Abstract: FR-OR98
Cellular Senescence as an Underlying Mechanism of Kidney Injury in a Mouse Model of Preeclampsia
Session Information
- Women's Health and Kidney Diseases: From Bench to Bedside
October 25, 2024 | Location: Room 24, Convention Center
Abstract Time: 05:40 PM - 05:50 PM
Category: Women's Health and Kidney Diseases
- 2200 Women's Health and Kidney Diseases
Authors
- Suvakov, Sonja, Mayo Clinic Division of Nephrology and Hypertension, Rochester, Minnesota, United States
- Li, Xiaoyan, Mayo Clinic Division of Nephrology and Hypertension, Rochester, Minnesota, United States
- Hatamova, Jennet, Mayo Clinic Division of Nephrology and Hypertension, Rochester, Minnesota, United States
- Dokic, Vladimir, Mayo Clinic Division of Nephrology and Hypertension, Rochester, Minnesota, United States
- Gavrilovici, Paul, Mayo Clinic Division of Nephrology and Hypertension, Rochester, Minnesota, United States
- Li, Xiaogang, Mayo Clinic Division of Nephrology and Hypertension, Rochester, Minnesota, United States
- Garovic, Vesna D., Mayo Clinic Division of Nephrology and Hypertension, Rochester, Minnesota, United States
Background
Preeclampsia (PE) is a hypertensive complication of pregnancy often associated with kidney injury which is characterized by proteinuria and podocyturia. The mechanism leading to kidney injury in PE, however, is poorly understood. Our recently published data indicate the presence of cellular senescence in women with PE. We hypothesized that cellular senescence is present in the kidneys of mice (IL-10KO mouse model of PE), and that senescence-associated genes are upregulated in podocytes and endothelial cells of kidneys in these animals.
Methods
We utilized the mouse model where PE is induced by i.p. injection of human PE sera into 10–12-week-old animals. PE is observed around the 18th gestational day when the animals are euthanized. Regular pregnant mice with no PE serum injected (PG) served as a control group. We measured blood pressure, proteinuria, urinary alpha Klotho (α-Klotho), and the expressions of senescence-associated genes in the kidneys (n=4-5 per group).

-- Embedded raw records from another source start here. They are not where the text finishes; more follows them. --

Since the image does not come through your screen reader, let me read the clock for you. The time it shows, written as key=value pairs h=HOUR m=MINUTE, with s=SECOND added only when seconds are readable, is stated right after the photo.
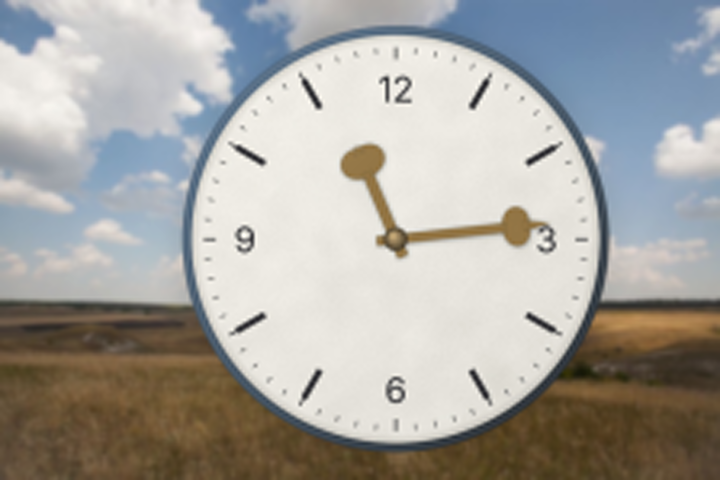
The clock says h=11 m=14
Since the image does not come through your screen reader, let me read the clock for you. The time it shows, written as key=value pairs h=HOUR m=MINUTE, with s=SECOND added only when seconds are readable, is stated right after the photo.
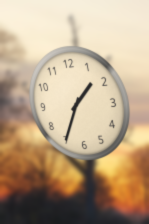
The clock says h=1 m=35
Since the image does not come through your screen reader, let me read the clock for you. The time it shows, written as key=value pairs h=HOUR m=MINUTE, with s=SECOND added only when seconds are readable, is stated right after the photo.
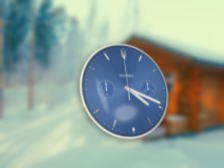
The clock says h=4 m=19
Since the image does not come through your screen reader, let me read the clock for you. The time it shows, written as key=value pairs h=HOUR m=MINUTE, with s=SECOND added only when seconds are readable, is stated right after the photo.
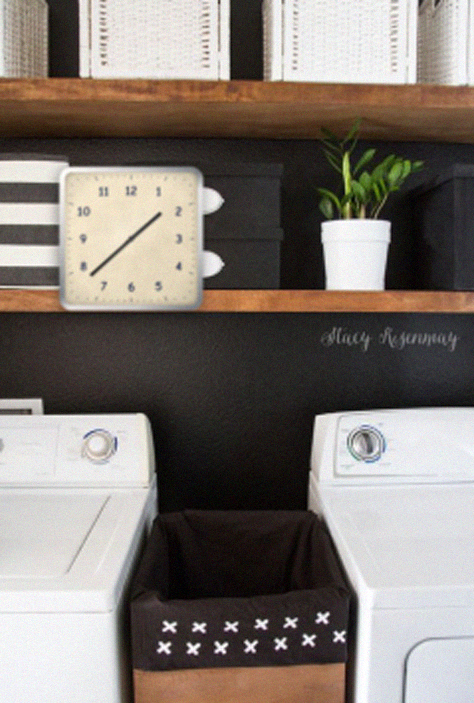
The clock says h=1 m=38
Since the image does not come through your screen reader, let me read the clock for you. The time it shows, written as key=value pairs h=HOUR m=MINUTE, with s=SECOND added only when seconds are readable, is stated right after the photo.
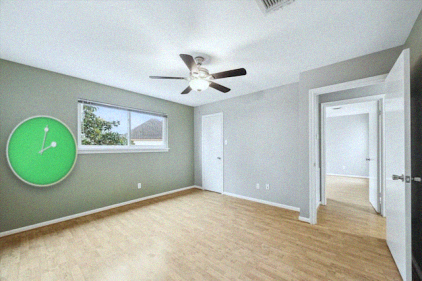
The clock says h=2 m=2
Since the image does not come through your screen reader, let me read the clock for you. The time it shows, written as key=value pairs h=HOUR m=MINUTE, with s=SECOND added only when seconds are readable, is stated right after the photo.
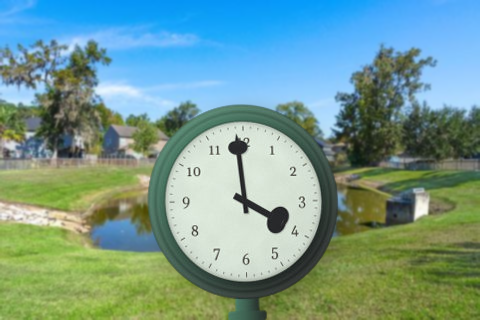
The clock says h=3 m=59
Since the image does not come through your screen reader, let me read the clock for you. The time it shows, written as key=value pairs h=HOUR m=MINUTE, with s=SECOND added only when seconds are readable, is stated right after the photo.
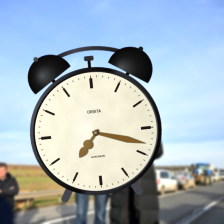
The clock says h=7 m=18
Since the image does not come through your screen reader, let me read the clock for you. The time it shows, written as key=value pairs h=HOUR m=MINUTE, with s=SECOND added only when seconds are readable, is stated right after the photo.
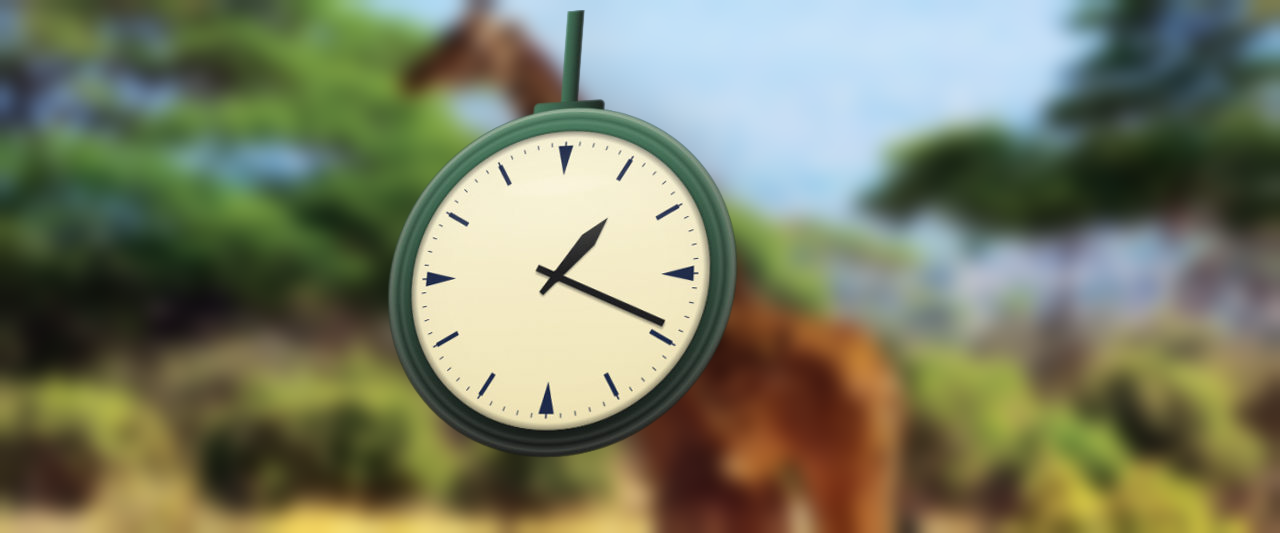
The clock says h=1 m=19
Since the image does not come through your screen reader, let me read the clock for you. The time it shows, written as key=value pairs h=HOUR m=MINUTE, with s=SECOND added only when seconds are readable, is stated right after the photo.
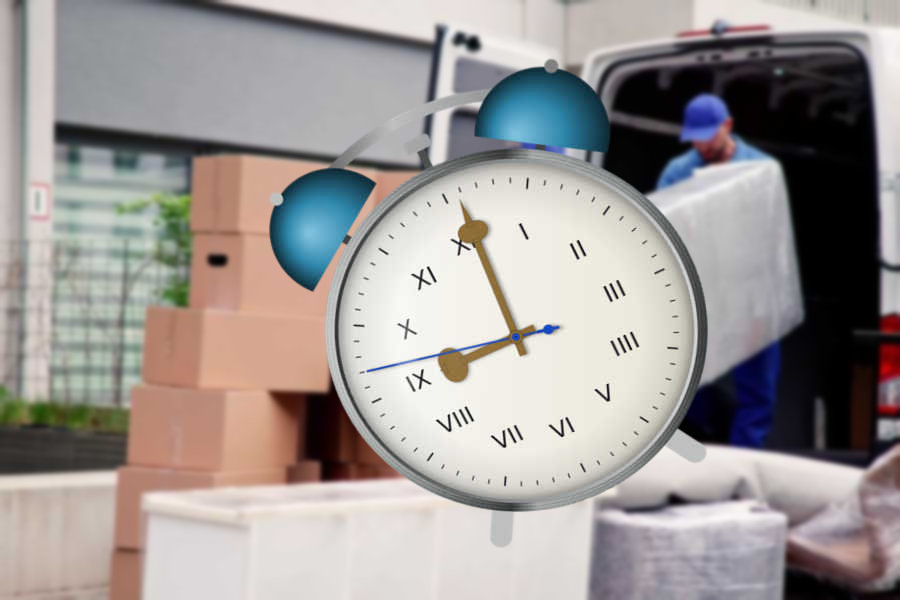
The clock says h=9 m=0 s=47
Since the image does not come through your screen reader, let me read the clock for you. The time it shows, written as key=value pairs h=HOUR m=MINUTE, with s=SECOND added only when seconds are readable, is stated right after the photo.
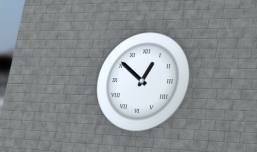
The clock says h=12 m=51
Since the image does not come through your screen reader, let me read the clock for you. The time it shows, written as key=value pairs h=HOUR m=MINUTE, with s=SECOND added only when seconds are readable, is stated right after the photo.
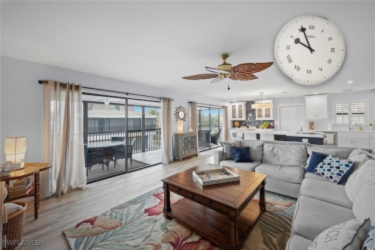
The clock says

To identify which senescence-associated genes are affected in podocytes and endothelial cells, which are injured in preeclampsia, we performed kidney single-cell RNA sequencing (scRNAseq) in the PG (n=2) and PE groups (n=3).
Results
Significant increase in blood pressure and proteinuria was observed in PE mice. Urinary α-Klotho, an anti-aging marker, was significantly decreased in PE mice compared to the PG group. Significant decrease in α-Klotho was observed in PE mice upon injection of PE serum compared to the values before injection. Kidneys of PE mice had increased expressions of senescence-associated genes p16, il6, and pai1. Using scRNAseq we clustered 15 transcriptionally different kidney cell types based on cell type-specific marker genes. Among those cells we identified five subclusters of endothelial cells and four of podocytes. We compared and identified 7 differentially expressed genes associated with senescence in endothelial cells (Ccl5, Csf2rb, Cxcl1, Cxcl10, Cxcl2, Igfbp5, and Il15) and 10 in podocytes (Angpt1, Areg, C3, Ccl7, Cxcl2, Gem, Il15, Nrg1, Pappa, Tnf).
Conclusion
These results indicate that cellular senescence could represent a potential mechanism of kidney injury in preeclampsia.